Today, U.S. Representatives Dale E. Kildee (D-MI), Rahm Emanuel (D-IL) and Senator Herb Kohl (D-WI) introduced a bill to put students on a pathway to earning a postsecondary degree while attending high school. The Fast Track to College Act authorizes the Secretary of Education to award grants to partnerships of school districts and local universities and colleges to establish "early college high schools" and "dual enrollment programs." These programs reduce drop out rates, keep students engaged and provide a seamless transition for students as they graduate from high school and move on to college.
"Today, a college degree is what a high school diploma used to be - an indispensible part of a student's ability to succeed economically and be an informed citizen," said Kildee, the Chairman of the Subcommittee on Early Childhood, Elementary and Secondary Education. "The Fast Track to College Act will provide students around the country with the opportunity to earn up to two years of college credit at no cost to their families, at the same time they earn their high school diploma, giving them a critical boost towards a college degree."
"Now, more than ever, America's success depends on what the next generation can learn, but we have an education system built on last-century ideas," said Emanuel. "It is simply unacceptable that one out of every three students does not graduate from high school. Providing students with the opportunity to succeed in college-level classes will not only keep students engaged, but will also be an important step in readying our children to lead our next generation into a new century."
The Fast Track to College Act will target at-risk students by coordinating with the community, designing and implementing curriculum, professional development, academic and social support services, and other activities that promote academic achievement. It will provide greater access to high quality early college high schools, such as those that are now preparing students for college and the workplace in Michigan and around the country. Dual Enrollment Programs allow students to enroll in college level courses at their local institutions of higher education. According to a 2007 report issued by the Community College Resource Center, dual enrollment programs have proven to be successful in New York and Florida.
"The innovative concept of challenging students to live up to their potential is an investment worth making," said Kohl. "With this legislation, we do just that by establishing a resource for high schools to challenge students to accomplish more, graduate, and get on the fast track to a college degree and a well paying job. Congressmen Kildee and Emanuel deserve high praise for their leadership on this issue in the House of Representatives."
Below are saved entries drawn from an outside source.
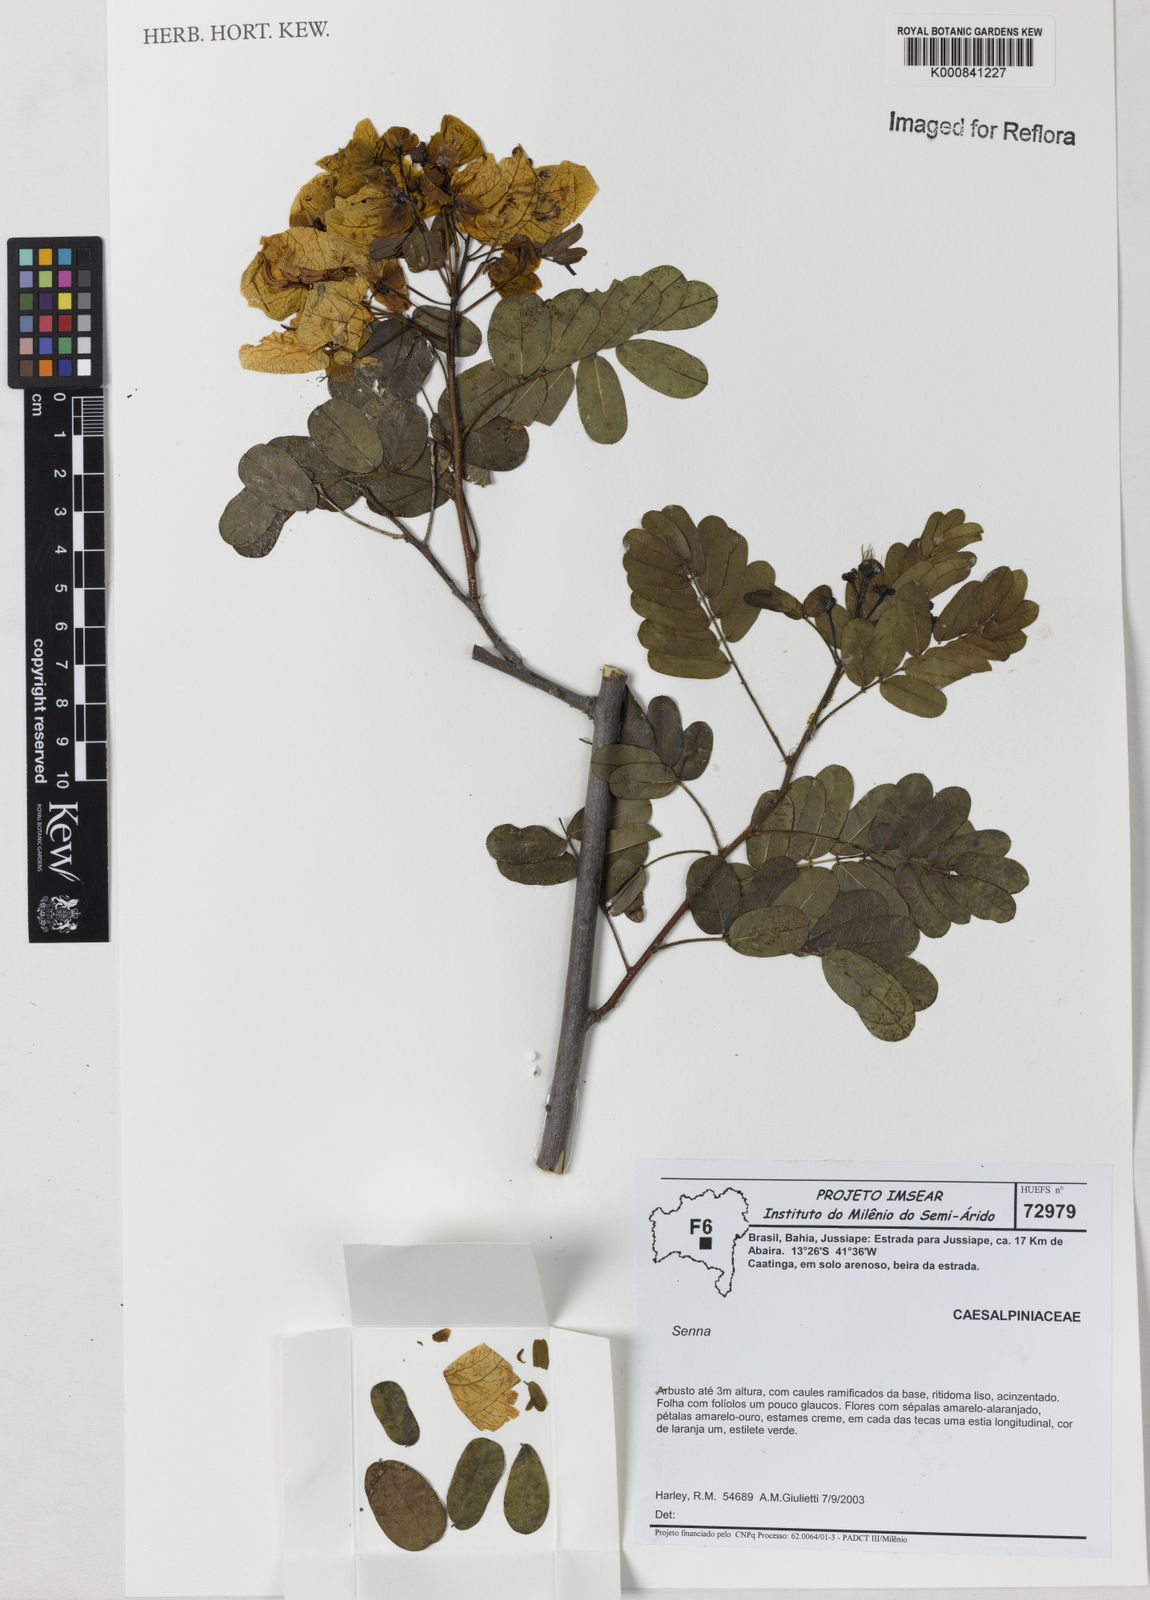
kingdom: Plantae
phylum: Tracheophyta
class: Magnoliopsida
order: Fabales
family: Fabaceae
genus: Senna
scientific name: Senna
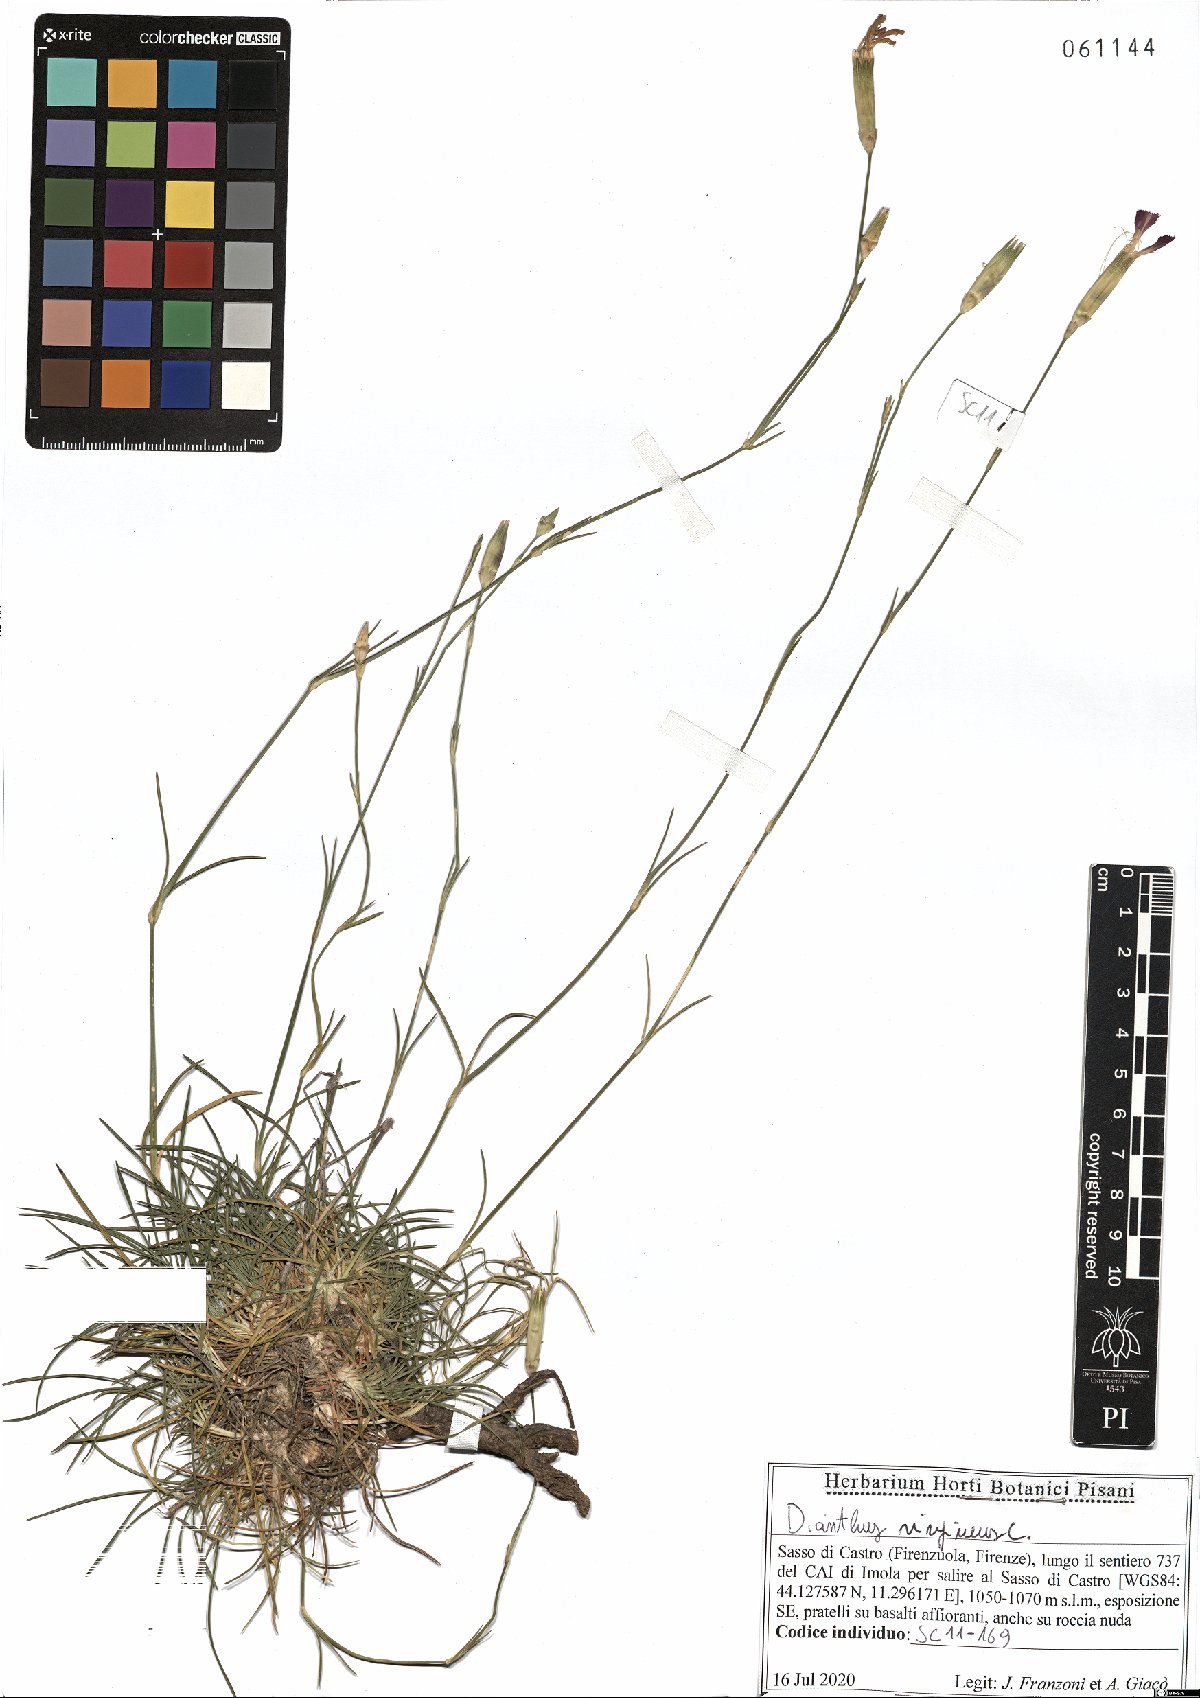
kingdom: Plantae
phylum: Tracheophyta
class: Magnoliopsida
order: Caryophyllales
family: Caryophyllaceae
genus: Dianthus
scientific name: Dianthus virgineus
"Early College High Schools and Dual Enrollment Programs are two of the most promising innovations for expanding college access and success today," said John Podesta, President and Chief Executive Officer at the Center for American Progress Action Fund. "This bill will put more students on a path towards a college degree, better preparing them to succeed in our knowledge-based economy."
"The schools supported by this Act provide a jump start on college for students who might not otherwise have the opportunity to attendand succeed. This innovative legislation recognizes that young people need a postsecondary education to reach their maximum potential to ensure our communities and our nation are prosperous over the long-run," said Marlene Seltzer, President and CEO, Jobs for the Future.
"Far too many students, particularly minority and low-income students, fail to graduate high school or attend college," said National Education Association President Dennis Van Roekel. "In October 2006, NEA released our 12-point drop-out prevention action plan. One of our proposals called for creative partnerships between high schools and colleges to expand students' graduation options. The Fast Track to College Act by Representative Kildee, Representative Emanuel, and Senator Kohl will move us closer to that goal by providing funds for early college high schools and other dual enrollment programs that will assist students to earn both a high school diploma and up to one or two years of college credit. I am also pleased that the bill ensures that secondary school teachers and college faculty will be involved in the design of these schools."